◆ **Задания**
**a)** Перепишите из отрывка о стихах Круглова текст от слов «Эта несложная форма» до слов «Круглов явно подражает.» включительно.
**b)** Ответьте на вопросы по отрывку о стихах Круглова:
(i) Какие строки рифмуются в любимой Кругловым форме стиха?
(ii) Как зовут гувернера, который не пускает барчонка на двор?
(iii) Какому поэту явно подражает Круглов?
**c)** Напишите продолжение отрывка о стихах Круглова, начиная сразу после его последнего предложения.

◆ **Фрагмент документа**
Эта несложная форма стиха (чередование четырехстопного хорея с трехстопным, с рифмующимися второй и четвертой строками) была у Круглова любимой - так написано большинство его стихотворений; но даже в приведенных строках видно, как неуверенно он ею владеет. Сюжеты стихотворений таковы: старый ослепший рыбак дед Антип продолжает ловить рыбу, так сказать, из любви к искусству; дворовые дети играют в снежки, а барчонок, которого не пускает на двор гувернер Карл Иваныч, им завидует ("В морозные дни"); крестьянский мальчик вместо забав любуется красотами природы - обеспокоенному деду объясняют, что его внучка ждет великое будущее ("Дед и внук"). Можно ли сказать, что в подобных стихах нет слащавости? На нынешний взгляд, этим недостатком грешат и стихи Алексея Плещеева, которому Круглов явно подражает.

◆ **Исходные данные**
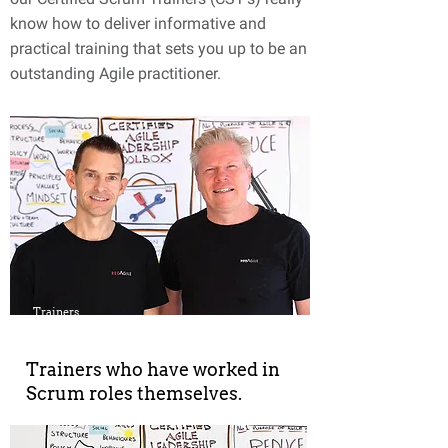
know how to deliver informative and
practical training that sets you up to be an
outstanding Agile practitioner.
Trainers
Trainers who have worked in
Scrum roles themselves.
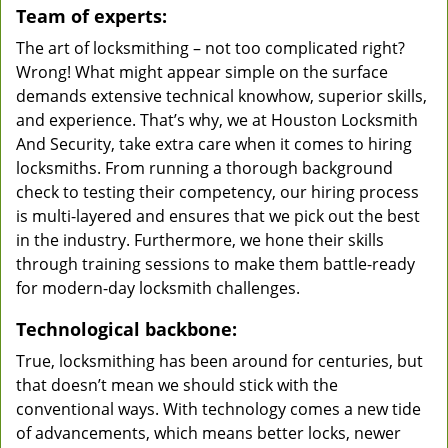
Team of experts:
The art of locksmithing – not too complicated right?
Wrong! What might appear simple on the surface
demands extensive technical knowhow, superior skills,
and experience. That’s why, we at Houston Locksmith
And Security, take extra care when it comes to hiring
locksmiths. From running a thorough background
check to testing their competency, our hiring process
is multi-layered and ensures that we pick out the best
in the industry. Furthermore, we hone their skills
through training sessions to make them battle-ready
for modern-day locksmith challenges.
Technological backbone:
True, locksmithing has been around for centuries, but
that doesn’t mean we should stick with the
conventional ways. With technology comes a new tide
of advancements, which means better locks, newer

◆ **Ответы к упражнению**
**a)**
Эта несложная форма стиха (чередование четырехстопного хорея с трехстопным, с рифмующимися второй и четвертой строками) была у Круглова любимой - так написано большинство его стихотворений; но даже в приведенных строках видно, как неуверенно он ею владеет. Сюжеты стихотворений таковы: старый ослепший рыбак дед Антип продолжает ловить рыбу, так сказать, из любви к искусству; дворовые дети играют в снежки, а барчонок, которого не пускает на двор гувернер Карл Иваныч, им завидует ("В морозные дни"); крестьянский мальчик вместо забав любуется красотами природы - обеспокоенному деду объясняют, что его внучка ждет великое будущее ("Дед и внук"). Можно ли сказать, что в подобных стихах нет слащавости? На нынешний взгляд, этим недостатком грешат и стихи Алексея Плещеева, которому Круглов явно подражает.

**b)**
(i) Вторая и четвертая.
(ii) Карл Иваныч.
(iii) Алексею Плещееву.

**c)**
В то же время Александр Круглов был истинным передовым интеллигентом своего времени - он пытался обсуждать с детьми серьезные общественные вопросы, причем делал это с простодушной прямотой. Вот, например, описание ужасающего материального оснащения сельской школы в длинном стихотворении "Ваня":

Худо, что в школе вот нету столов,
Вместо них доски на бочках;
Нет и чернильниц-то даже: за них
Несколько баночек, белых, простых
Служат уж много годов.

Популярность Круглова объяснялась простым обстоятельством: другие стихи и рассказы для детей в то время были, по большей части, еще хуже. Привязанность Ходасевича-мальчика к книжкам Круглова тоже не слишком удивляет - в столь юном возрасте читательские вкусы часто формируются по причинам случайным и причудливым. Но то, что поэт и на склоне лет, пережив лучшие творческие годы, сохранил верность этим вкусам, нуждается в каком-то объяснении. И единственное объяснение - трепетное отношение к своим первым воспоминаниям, другими словами, сентиментальность, такая же очевидная и такая же скрытая, как уже отмеченная женственная мягкость и капризность характера. Говоря о "младенчестве" поэта, приходится все время говорить о нем взрослом, и взрослый он с самого начала оказывается совсем не таким, каким хотел бы казаться.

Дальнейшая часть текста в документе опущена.